Mohammad Asif: A master strategist
Time can really be a bastard. The last time I met Mohammad Asif properly for an interview, he was confident, full of wit and supreme in his own art. That was just before the England series of 2006, which now qualifies as another age of Pakistan cricket. Probably it was another life for him.
We spoke again briefly just before this New Year's Test in Sydney because it was a five-year anniversary for him; he made his debut at this very ground, notable only for a few no-balls and an Adam Gilchrist spanking. He took a good catch at long-on and stuck around with bat, annoyingly like a Melbourne fly but little else. Pakistan lost, he was discarded, came back, conquered the world and then lost it.
If the humour and bluster is still there, he doesn't show it so readily now. He had a casual easy lope then, though it not looks more like a weary trudge. When he talks, he seems to first calculate what possible headline could be twisted out of what he has said and is, as a result, cagier and measured. I did a story once about his Dubai detention that upset him and he let me know it. That is the way, so he is understandably wary.
Unsaid, it is nevertheless agreed we won't talk about what, probably, most people want to hear about. We agree to look ahead and we tread carefully while doing it.
The one thing that hasn't changed is the experience of watching him. I probably appreciate it more now. He remains as compelling as he was, though has he lost a little pace? He would hate to even talk about that for he is outside the faithful when it comes to pace.

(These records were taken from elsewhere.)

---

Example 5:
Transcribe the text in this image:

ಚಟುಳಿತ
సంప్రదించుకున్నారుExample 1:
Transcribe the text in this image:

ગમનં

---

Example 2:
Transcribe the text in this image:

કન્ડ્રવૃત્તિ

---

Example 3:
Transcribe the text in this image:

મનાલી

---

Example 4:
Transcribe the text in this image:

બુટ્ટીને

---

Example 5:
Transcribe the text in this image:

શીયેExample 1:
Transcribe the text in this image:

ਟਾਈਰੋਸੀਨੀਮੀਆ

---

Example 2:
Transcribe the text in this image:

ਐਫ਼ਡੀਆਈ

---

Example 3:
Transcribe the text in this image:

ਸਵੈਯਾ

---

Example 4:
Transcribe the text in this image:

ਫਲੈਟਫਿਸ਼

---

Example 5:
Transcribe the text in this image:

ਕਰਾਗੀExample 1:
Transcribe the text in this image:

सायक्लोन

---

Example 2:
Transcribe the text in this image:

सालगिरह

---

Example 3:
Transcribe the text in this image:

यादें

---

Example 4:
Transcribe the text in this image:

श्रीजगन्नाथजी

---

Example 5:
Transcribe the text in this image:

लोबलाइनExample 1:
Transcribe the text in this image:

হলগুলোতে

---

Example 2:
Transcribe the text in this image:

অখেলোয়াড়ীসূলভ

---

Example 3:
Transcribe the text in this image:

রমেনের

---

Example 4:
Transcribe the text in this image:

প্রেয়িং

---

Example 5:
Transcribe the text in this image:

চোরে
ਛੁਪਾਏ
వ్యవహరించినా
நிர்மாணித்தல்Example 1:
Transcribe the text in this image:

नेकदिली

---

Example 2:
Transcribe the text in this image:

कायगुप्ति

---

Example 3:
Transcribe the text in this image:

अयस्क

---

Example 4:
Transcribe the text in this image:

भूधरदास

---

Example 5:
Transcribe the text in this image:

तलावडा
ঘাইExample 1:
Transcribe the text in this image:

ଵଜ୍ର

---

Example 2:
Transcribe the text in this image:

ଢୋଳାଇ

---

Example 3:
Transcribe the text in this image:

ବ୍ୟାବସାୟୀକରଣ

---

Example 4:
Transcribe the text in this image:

Elsewhere he is intact. The wrist is still loose and cut forthcoming from it. In Melbourne, he even got more out of the old ball. The appeal still has the suddenness and abruptness of a Kathak dance movement and becomes a persistent Bhangra if he feels it is really tight. On the field he still smiles, beamingly for wickets and slyly for when something has just failed to come off.

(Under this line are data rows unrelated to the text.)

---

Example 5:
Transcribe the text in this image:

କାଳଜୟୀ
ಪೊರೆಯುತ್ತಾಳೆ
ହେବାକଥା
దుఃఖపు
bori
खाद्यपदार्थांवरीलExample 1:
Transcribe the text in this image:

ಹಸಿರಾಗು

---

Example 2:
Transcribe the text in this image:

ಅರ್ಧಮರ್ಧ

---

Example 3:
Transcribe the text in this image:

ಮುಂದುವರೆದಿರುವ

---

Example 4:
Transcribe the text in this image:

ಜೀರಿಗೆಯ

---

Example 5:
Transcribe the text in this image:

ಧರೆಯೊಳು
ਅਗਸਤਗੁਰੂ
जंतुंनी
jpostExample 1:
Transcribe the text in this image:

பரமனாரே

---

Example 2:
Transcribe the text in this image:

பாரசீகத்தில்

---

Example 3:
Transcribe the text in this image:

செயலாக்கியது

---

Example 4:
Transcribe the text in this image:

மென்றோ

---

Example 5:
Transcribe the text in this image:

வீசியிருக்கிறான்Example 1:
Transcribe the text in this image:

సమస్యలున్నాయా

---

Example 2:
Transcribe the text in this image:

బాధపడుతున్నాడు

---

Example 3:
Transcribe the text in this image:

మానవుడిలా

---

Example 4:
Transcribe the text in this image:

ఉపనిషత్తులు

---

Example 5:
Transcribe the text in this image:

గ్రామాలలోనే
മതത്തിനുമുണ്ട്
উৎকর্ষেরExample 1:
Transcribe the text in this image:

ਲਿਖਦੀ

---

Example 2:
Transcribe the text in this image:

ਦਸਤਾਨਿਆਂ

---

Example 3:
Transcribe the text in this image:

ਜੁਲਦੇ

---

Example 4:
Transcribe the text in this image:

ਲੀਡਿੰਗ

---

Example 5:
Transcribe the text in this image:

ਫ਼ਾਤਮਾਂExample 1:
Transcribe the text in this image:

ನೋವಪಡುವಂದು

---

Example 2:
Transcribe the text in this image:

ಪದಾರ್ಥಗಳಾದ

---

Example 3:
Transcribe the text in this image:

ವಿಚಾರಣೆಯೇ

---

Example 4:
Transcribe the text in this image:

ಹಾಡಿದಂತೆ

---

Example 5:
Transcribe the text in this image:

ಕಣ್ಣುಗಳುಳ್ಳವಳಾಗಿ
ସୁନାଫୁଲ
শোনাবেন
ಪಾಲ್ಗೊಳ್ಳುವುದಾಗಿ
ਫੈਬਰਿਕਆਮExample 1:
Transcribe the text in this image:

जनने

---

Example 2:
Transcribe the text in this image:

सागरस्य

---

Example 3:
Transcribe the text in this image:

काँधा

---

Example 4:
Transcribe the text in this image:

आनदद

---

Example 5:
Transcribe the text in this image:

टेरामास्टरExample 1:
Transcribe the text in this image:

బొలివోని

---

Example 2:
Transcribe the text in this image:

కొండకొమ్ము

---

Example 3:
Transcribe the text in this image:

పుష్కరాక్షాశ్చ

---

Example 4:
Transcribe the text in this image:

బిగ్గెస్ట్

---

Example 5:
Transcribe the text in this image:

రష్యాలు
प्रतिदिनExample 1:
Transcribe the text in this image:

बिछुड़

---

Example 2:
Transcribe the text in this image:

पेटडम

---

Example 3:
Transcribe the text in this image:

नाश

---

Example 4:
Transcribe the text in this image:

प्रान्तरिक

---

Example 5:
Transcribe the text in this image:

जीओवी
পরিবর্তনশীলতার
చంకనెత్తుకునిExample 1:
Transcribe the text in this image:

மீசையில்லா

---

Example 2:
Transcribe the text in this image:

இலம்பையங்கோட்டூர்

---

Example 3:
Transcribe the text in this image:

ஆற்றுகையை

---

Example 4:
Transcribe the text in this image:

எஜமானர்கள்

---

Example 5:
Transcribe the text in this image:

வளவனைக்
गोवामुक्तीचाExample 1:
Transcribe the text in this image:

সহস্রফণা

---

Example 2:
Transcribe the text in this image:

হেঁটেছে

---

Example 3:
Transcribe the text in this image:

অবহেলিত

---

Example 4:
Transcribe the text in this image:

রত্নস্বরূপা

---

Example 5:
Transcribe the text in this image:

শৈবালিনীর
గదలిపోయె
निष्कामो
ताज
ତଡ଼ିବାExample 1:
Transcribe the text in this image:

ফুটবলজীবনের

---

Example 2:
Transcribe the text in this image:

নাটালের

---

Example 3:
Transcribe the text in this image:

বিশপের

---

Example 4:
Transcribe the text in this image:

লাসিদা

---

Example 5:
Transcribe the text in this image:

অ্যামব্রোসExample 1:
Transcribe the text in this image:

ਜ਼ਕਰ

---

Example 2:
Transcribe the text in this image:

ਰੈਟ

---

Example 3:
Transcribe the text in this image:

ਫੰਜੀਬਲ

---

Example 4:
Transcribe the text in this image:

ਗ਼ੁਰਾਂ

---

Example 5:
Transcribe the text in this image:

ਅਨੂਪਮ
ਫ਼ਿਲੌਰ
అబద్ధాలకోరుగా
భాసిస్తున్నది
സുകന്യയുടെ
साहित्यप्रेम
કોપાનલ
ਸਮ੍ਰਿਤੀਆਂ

The brain most definitely is still ticking. In each and every spell of his there remains a threat, a leg-before appeal, a play and a miss, an edge. Like those legspinners Shane Warne and Abdul Qadir, to close watchers he carries the sense every ball that something very clever he has been working on is just about to, or has almost come off.

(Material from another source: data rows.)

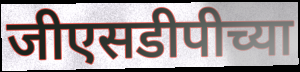
जीएसडीपीच्या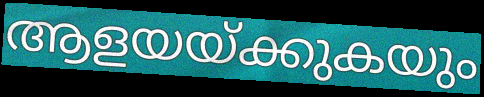
ആളയയ്ക്കുകയുംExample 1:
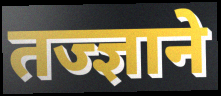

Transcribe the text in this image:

तज्ज्ञाने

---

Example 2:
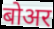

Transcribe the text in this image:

बोअर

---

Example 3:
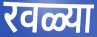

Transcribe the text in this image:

रवळ्या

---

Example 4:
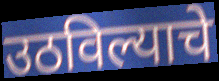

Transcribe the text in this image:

उठविल्याचे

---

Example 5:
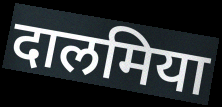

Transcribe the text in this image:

दालमिया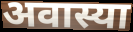
अवास्याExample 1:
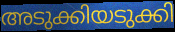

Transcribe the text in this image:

അടുക്കിയടുക്കി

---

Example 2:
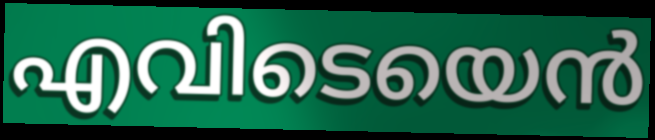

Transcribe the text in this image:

എവിടെയെൻ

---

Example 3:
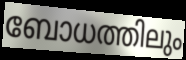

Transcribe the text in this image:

ബോധത്തിലും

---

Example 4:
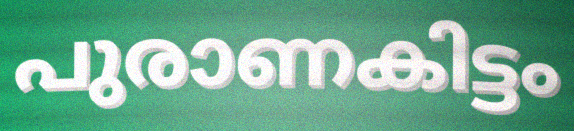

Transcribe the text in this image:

പുരാണകിട്ടം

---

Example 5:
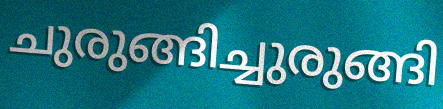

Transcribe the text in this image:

ചുരുങ്ങിച്ചുരുങ്ങി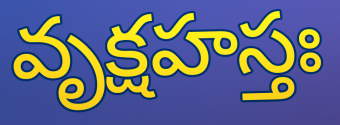
వృక్షహస్తఃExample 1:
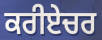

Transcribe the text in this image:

ਕਰੀਏਚਰ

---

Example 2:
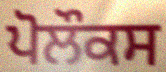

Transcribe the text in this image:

ਪੋਲੌਕਸ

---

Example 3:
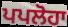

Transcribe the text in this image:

ਪਪਲੋਹਾ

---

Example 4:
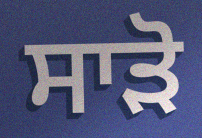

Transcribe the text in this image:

ਸਾੜੋ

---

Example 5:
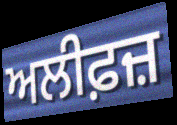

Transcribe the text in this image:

ਅਲੀਫ਼ਜ਼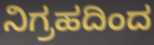
ನಿಗ್ರಹದಿಂದ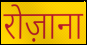
रोज़ाना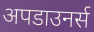
अपडाउनर्सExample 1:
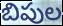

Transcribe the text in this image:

బిపుల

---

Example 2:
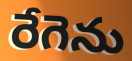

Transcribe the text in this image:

రేగెను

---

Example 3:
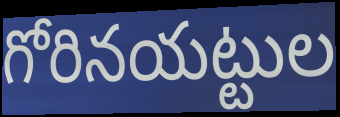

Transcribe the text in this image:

గోరినయట్టుల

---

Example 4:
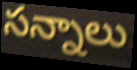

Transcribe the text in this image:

సన్నాలు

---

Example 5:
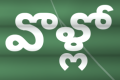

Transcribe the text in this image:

వొళ్లో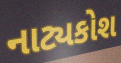
નાટ્યકોશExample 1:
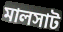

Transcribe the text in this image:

মালসাট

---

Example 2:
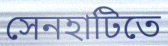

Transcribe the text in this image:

সেনহাটিতে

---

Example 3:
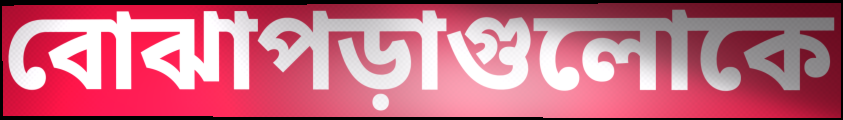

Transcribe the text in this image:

বোঝাপড়াগুলোকে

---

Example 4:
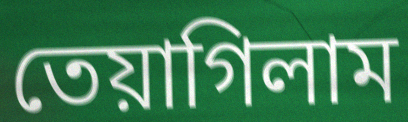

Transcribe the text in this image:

তেয়াগিলাম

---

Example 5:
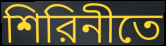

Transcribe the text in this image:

শিরিনীতে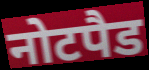
नोटपैड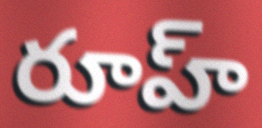
రూహ్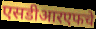
एसडीआरएफचे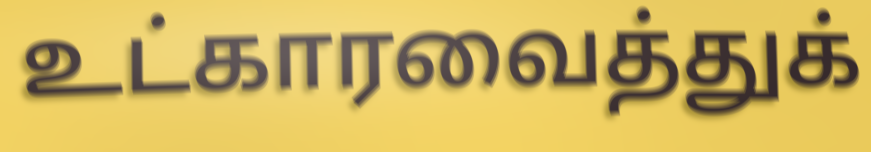
உட்காரவைத்துக்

In Melbourne, he was at the center of attempts to deny Shane Watson a hundred in the second innings. A simple plan was devised and I half-suspect he had something to do with it. An 8-1 field was set and over after over passed by as maidens of temptation, the ball hung out well wide of Watson's off stump and swinging away. Watson broke a couple of times, but all went on unscathed for nearly an hour before lunch. Then in the fourth over of Asif's spell one came straighter and dipped in late. Watson tried to clip it, overbalanced and the ball missed leg stump by no more than an inch.
The whole setup was so beautifully worked. He had drained Watson mentally, each ball a little water drop of Chinese torture. He then slipped one in when no one was prepared, the only straight ball in that entire passage. Consensus was that it was a poor ball and that Watson missed out on four. Watson probably believed the same. But that is to know nothing of Asif. Much like Verbal from The Usual Suspects, he had worked it from start to finish.
The grass was greener in Sydney this time.
Few Pakistani bowlers have ever really played this game that Asif does. Wasim Akram's mind was similarly sharp but his magic was unique. And he always had pace. Maybe Sarfraz Nawaz was like him, but went on like a bowler who thought he was quick. He got caught up often in bouncer wars and that isn't always a thinking man's game, especially at that pace. Asif doesn't have the mind of that kind of fast bowler.
He's been strangely underestimated in Australia on this trip, strange given this is the land of Glenn McGrath. Mohammad Aamer was the star of Melbourne and he has the pace, the youth and freshness to excite everyone. Nobody forgets he is left-arm either. Mohammad Sami also has pace and his burst made for a great story here. But Asif? Since he is not quick, people often don't get it. How can he be Pakistani and not quick?
He set about Australia from the Paddington End in his second spell with the care and precision reserved for PhD theses. Michael Clarke was done in by a fast bowler's googly. He had got him into driving the very first ball and for Asif, like spinners, that is victory. He kept doing it, mostly straightening the ball away. Eventually it came; same length, shape but straightening in and the deed was done.
Such plans were in place for his other victims. Essentially, he played on Michael Hussey's patience, giving him less room than a taxi full of elephants, before he eventually cracked. Poor shot? Probably. Smart bowling? You bet. Marcus North didn't know what hit him, saved by technology to one that came in and gone to one that kept going across. Brad Haddin thought he had an idea, stepping out to change the length and driving him, until Asif pulled one back a little more and Haddin drove anyway.
The tail took swings at him but he had their fates already written. Time leaves some things untouched.